• _ENTRIES SHOWN_
#####

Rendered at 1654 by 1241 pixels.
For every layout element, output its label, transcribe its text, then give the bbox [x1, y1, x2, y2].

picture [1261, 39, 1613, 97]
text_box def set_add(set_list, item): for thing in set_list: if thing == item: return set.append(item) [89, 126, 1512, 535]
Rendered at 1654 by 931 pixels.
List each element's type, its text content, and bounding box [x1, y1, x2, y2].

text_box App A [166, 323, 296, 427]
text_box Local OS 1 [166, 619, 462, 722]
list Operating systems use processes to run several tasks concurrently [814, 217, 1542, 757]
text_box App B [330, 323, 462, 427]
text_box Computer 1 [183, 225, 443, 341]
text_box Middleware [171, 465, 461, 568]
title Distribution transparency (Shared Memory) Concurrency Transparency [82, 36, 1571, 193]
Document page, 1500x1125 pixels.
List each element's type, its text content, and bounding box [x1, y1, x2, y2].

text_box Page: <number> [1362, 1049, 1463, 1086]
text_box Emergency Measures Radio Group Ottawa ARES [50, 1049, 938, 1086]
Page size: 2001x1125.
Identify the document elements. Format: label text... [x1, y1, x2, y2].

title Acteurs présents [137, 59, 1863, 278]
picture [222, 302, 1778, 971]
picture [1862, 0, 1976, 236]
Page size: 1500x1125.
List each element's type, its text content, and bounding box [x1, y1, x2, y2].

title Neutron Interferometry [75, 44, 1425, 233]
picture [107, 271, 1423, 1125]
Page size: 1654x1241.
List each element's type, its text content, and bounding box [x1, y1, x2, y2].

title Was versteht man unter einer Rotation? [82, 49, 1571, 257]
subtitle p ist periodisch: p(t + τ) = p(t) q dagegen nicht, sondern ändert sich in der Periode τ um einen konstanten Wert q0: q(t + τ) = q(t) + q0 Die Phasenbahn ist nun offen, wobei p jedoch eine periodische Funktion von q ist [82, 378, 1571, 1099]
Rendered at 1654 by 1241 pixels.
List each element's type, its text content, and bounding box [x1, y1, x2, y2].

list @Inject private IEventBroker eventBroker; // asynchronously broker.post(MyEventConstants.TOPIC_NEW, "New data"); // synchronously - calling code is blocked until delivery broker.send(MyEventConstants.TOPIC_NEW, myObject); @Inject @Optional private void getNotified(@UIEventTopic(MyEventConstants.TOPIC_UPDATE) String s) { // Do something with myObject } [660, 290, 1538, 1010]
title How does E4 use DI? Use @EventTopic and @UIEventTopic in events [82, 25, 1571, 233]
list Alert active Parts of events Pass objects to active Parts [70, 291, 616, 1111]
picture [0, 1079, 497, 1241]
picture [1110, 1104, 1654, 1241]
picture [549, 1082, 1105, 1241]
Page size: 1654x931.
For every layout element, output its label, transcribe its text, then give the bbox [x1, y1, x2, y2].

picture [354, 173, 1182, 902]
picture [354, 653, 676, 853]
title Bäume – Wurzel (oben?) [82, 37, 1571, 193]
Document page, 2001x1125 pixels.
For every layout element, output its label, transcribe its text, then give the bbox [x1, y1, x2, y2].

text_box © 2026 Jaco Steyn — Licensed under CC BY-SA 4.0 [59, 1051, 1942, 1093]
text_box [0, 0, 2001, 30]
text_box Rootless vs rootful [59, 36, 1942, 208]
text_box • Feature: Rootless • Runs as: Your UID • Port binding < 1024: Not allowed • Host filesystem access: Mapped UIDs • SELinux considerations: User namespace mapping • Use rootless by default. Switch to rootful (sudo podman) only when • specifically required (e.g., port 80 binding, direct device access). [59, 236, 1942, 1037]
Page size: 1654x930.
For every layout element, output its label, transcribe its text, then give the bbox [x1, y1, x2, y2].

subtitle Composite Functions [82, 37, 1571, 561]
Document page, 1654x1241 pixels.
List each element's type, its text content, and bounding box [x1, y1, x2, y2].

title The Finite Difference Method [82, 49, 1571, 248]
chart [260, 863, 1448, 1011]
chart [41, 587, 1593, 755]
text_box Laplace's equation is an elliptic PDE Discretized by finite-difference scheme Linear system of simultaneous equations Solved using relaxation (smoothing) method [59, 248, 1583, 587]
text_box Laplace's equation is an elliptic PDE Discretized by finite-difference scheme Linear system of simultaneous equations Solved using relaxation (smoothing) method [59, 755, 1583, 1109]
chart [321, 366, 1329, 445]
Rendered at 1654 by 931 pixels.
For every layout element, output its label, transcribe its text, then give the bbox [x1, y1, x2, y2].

#####

• _TASK STATEMENT_
Copy out, with no changes, the lines of the items from the line containing "Page size: 1500x1125." through the line containing "subtitle p ist".

• _RESULT_
Page size: 1500x1125.
List each element's type, its text content, and bounding box [x1, y1, x2, y2].

title Neutron Interferometry [75, 44, 1425, 233]
picture [107, 271, 1423, 1125]
Page size: 1654x1241.
List each element's type, its text content, and bounding box [x1, y1, x2, y2].

title Was versteht man unter einer Rotation? [82, 49, 1571, 257]
subtitle p ist periodisch: p(t + τ) = p(t) q dagegen nicht, sondern ändert sich in der Periode τ um einen konstanten Wert q0: q(t + τ) = q(t) + q0 Die Phasenbahn ist nun offen, wobei p jedoch eine periodische Funktion von q ist [82, 378, 1571, 1099]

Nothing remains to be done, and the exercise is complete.